▸ What is needed
Would you please write out each of the entries below exactly, omitting pictures?

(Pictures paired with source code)
+-------+
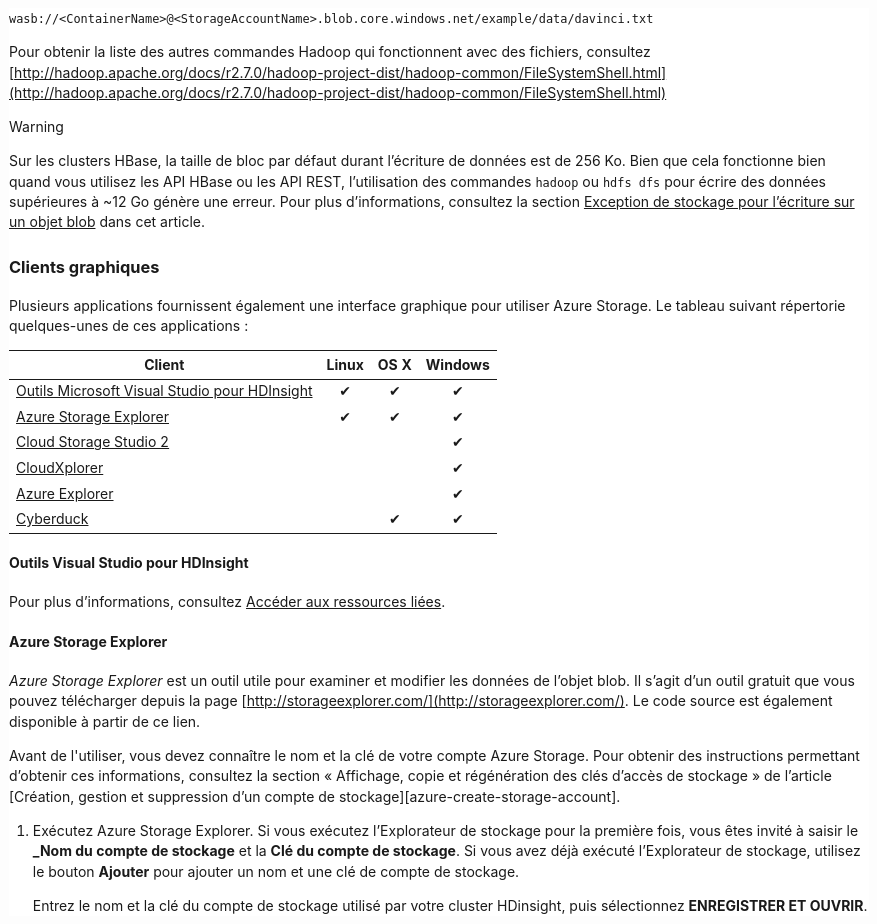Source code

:     wasb://<ContainerName>@<StorageAccountName>.blob.core.windows.net/example/data/davinci.txt

Pour obtenir la liste des autres commandes Hadoop qui fonctionnent avec des fichiers, consultez [http://hadoop.apache.org/docs/r2.7.0/hadoop-project-dist/hadoop-common/FileSystemShell.html](http://hadoop.apache.org/docs/r2.7.0/hadoop-project-dist/hadoop-common/FileSystemShell.html)

> [!WARNING]
> Sur les clusters HBase, la taille de bloc par défaut durant l’écriture de données est de 256 Ko. Bien que cela fonctionne bien quand vous utilisez les API HBase ou les API REST, l’utilisation des commandes `hadoop` ou `hdfs dfs` pour écrire des données supérieures à ~12 Go génère une erreur. Pour plus d’informations, consultez la section [Exception de stockage pour l’écriture sur un objet blob](#storageexception) dans cet article.
>
>

### <a name="graphical-clients"></a>Clients graphiques
Plusieurs applications fournissent également une interface graphique pour utiliser Azure Storage. Le tableau suivant répertorie quelques-unes de ces applications :

| Client | Linux | OS X | Windows |
| --- |:---:|:---:|:---:|
| [Outils Microsoft Visual Studio pour HDInsight](hadoop/apache-hadoop-visual-studio-tools-get-started.md#navigate-the-linked-resources) |✔ |✔ |✔ |
| [Azure Storage Explorer](http://storageexplorer.com/) |✔ |✔ |✔ |
| [Cloud Storage Studio 2](http://www.cerebrata.com/Products/CloudStorageStudio/) | | |✔ |
| [CloudXplorer](http://clumsyleaf.com/products/cloudxplorer) | | |✔ |
| [Azure Explorer](http://www.cloudberrylab.com/free-microsoft-azure-explorer.aspx) | | |✔ |
| [Cyberduck](https://cyberduck.io/) | |✔ |✔ |

#### <a name="visual-studio-tools-for-hdinsight"></a>Outils Visual Studio pour HDInsight
Pour plus d’informations, consultez [Accéder aux ressources liées](hadoop/apache-hadoop-visual-studio-tools-get-started.md#navigate-the-linked-resources).

#### <a id="storageexplorer"></a>Azure Storage Explorer
*Azure Storage Explorer* est un outil utile pour examiner et modifier les données de l’objet blob. Il s’agit d’un outil gratuit que vous pouvez télécharger depuis la page [http://storageexplorer.com/](http://storageexplorer.com/). Le code source est également disponible à partir de ce lien.

Avant de l'utiliser, vous devez connaître le nom et la clé de votre compte Azure Storage. Pour obtenir des instructions permettant d’obtenir ces informations, consultez la section « Affichage, copie et régénération des clés d’accès de stockage » de l’article [Création, gestion et suppression d’un compte de stockage][azure-create-storage-account].

1. Exécutez Azure Storage Explorer. Si vous exécutez l’Explorateur de stockage pour la première fois, vous êtes invité à saisir le **_Nom du compte de stockage** et la **Clé du compte de stockage**. Si vous avez déjà exécuté l’Explorateur de stockage, utilisez le bouton **Ajouter** pour ajouter un nom et une clé de compte de stockage.

    Entrez le nom et la clé du compte de stockage utilisé par votre cluster HDinsight, puis sélectionnez **ENREGISTRER ET OUVRIR**.


[azure-management-portal]: https://porta.azure.com
[azure-powershell]: http://msdn.microsoft.com/library/windowsazure/jj152841.aspx
[azure-storage-client-library]: /develop/net/how-to-guides/blob-storage/
[hdinsight-storage]: hdinsight-hadoop-use-blob-storage.md
[sqldatabase-create-configure]: ../sql-database-create-configure.md
[apache-sqoop-guide]: http://sqoop.apache.org/docs/1.4.4/SqoopUserGuide.html
[Powershell-install-configure]: /powershell/azureps-cmdlets-docs
[azurecli]: ../cli-install-nodejs.md
[image-azure-storage-explorer]: ./media/hdinsight-upload-data/HDI.AzureStorageExplorer.png
[image-ase-addaccount]: ./media/hdinsight-upload-data/HDI.ASEAddAccount.png
[image-ase-blob]: ./media/hdinsight-upload-data/HDI.ASEBlob.png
+-------+
▸ Solution below
Source code

:     wasb://<ContainerName>@<StorageAccountName>.blob.core.windows.net/example/data/davinci.txt

Pour obtenir la liste des autres commandes Hadoop qui fonctionnent avec des fichiers, consultez [http://hadoop.apache.org/docs/r2.7.0/hadoop-project-dist/hadoop-common/FileSystemShell.html](http://hadoop.apache.org/docs/r2.7.0/hadoop-project-dist/hadoop-common/FileSystemShell.html)

> [!WARNING]
> Sur les clusters HBase, la taille de bloc par défaut durant l’écriture de données est de 256 Ko. Bien que cela fonctionne bien quand vous utilisez les API HBase ou les API REST, l’utilisation des commandes `hadoop` ou `hdfs dfs` pour écrire des données supérieures à ~12 Go génère une erreur. Pour plus d’informations, consultez la section [Exception de stockage pour l’écriture sur un objet blob](#storageexception) dans cet article.
>
>

### <a name="graphical-clients"></a>Clients graphiques
Plusieurs applications fournissent également une interface graphique pour utiliser Azure Storage. Le tableau suivant répertorie quelques-unes de ces applications :

| Client | Linux | OS X | Windows |
| --- |:---:|:---:|:---:|
| [Outils Microsoft Visual Studio pour HDInsight](hadoop/apache-hadoop-visual-studio-tools-get-started.md#navigate-the-linked-resources) |✔ |✔ |✔ |
| [Azure Storage Explorer](http://storageexplorer.com/) |✔ |✔ |✔ |
| [Cloud Storage Studio 2](http://www.cerebrata.com/Products/CloudStorageStudio/) | | |✔ |
| [CloudXplorer](http://clumsyleaf.com/products/cloudxplorer) | | |✔ |
| [Azure Explorer](http://www.cloudberrylab.com/free-microsoft-azure-explorer.aspx) | | |✔ |
| [Cyberduck](https://cyberduck.io/) | |✔ |✔ |

#### <a name="visual-studio-tools-for-hdinsight"></a>Outils Visual Studio pour HDInsight
Pour plus d’informations, consultez [Accéder aux ressources liées](hadoop/apache-hadoop-visual-studio-tools-get-started.md#navigate-the-linked-resources).

#### <a id="storageexplorer"></a>Azure Storage Explorer
*Azure Storage Explorer* est un outil utile pour examiner et modifier les données de l’objet blob. Il s’agit d’un outil gratuit que vous pouvez télécharger depuis la page [http://storageexplorer.com/](http://storageexplorer.com/). Le code source est également disponible à partir de ce lien.

Avant de l'utiliser, vous devez connaître le nom et la clé de votre compte Azure Storage. Pour obtenir des instructions permettant d’obtenir ces informations, consultez la section « Affichage, copie et régénération des clés d’accès de stockage » de l’article [Création, gestion et suppression d’un compte de stockage][azure-create-storage-account].

1. Exécutez Azure Storage Explorer. Si vous exécutez l’Explorateur de stockage pour la première fois, vous êtes invité à saisir le **_Nom du compte de stockage** et la **Clé du compte de stockage**. Si vous avez déjà exécuté l’Explorateur de stockage, utilisez le bouton **Ajouter** pour ajouter un nom et une clé de compte de stockage.

    Entrez le nom et la clé du compte de stockage utilisé par votre cluster HDinsight, puis sélectionnez **ENREGISTRER ET OUVRIR**.


[azure-management-portal]: https://porta.azure.com
[azure-powershell]: http://msdn.microsoft.com/library/windowsazure/jj152841.aspx
[azure-storage-client-library]: /develop/net/how-to-guides/blob-storage/
[hdinsight-storage]: hdinsight-hadoop-use-blob-storage.md
[sqldatabase-create-configure]: ../sql-database-create-configure.md
[apache-sqoop-guide]: http://sqoop.apache.org/docs/1.4.4/SqoopUserGuide.html
[Powershell-install-configure]: /powershell/azureps-cmdlets-docs
[azurecli]: ../cli-install-nodejs.md
[image-azure-storage-explorer]: ./media/hdinsight-upload-data/HDI.AzureStorageExplorer.png
[image-ase-addaccount]: ./media/hdinsight-upload-data/HDI.ASEAddAccount.png
[image-ase-blob]: ./media/hdinsight-upload-data/HDI.ASEBlob.png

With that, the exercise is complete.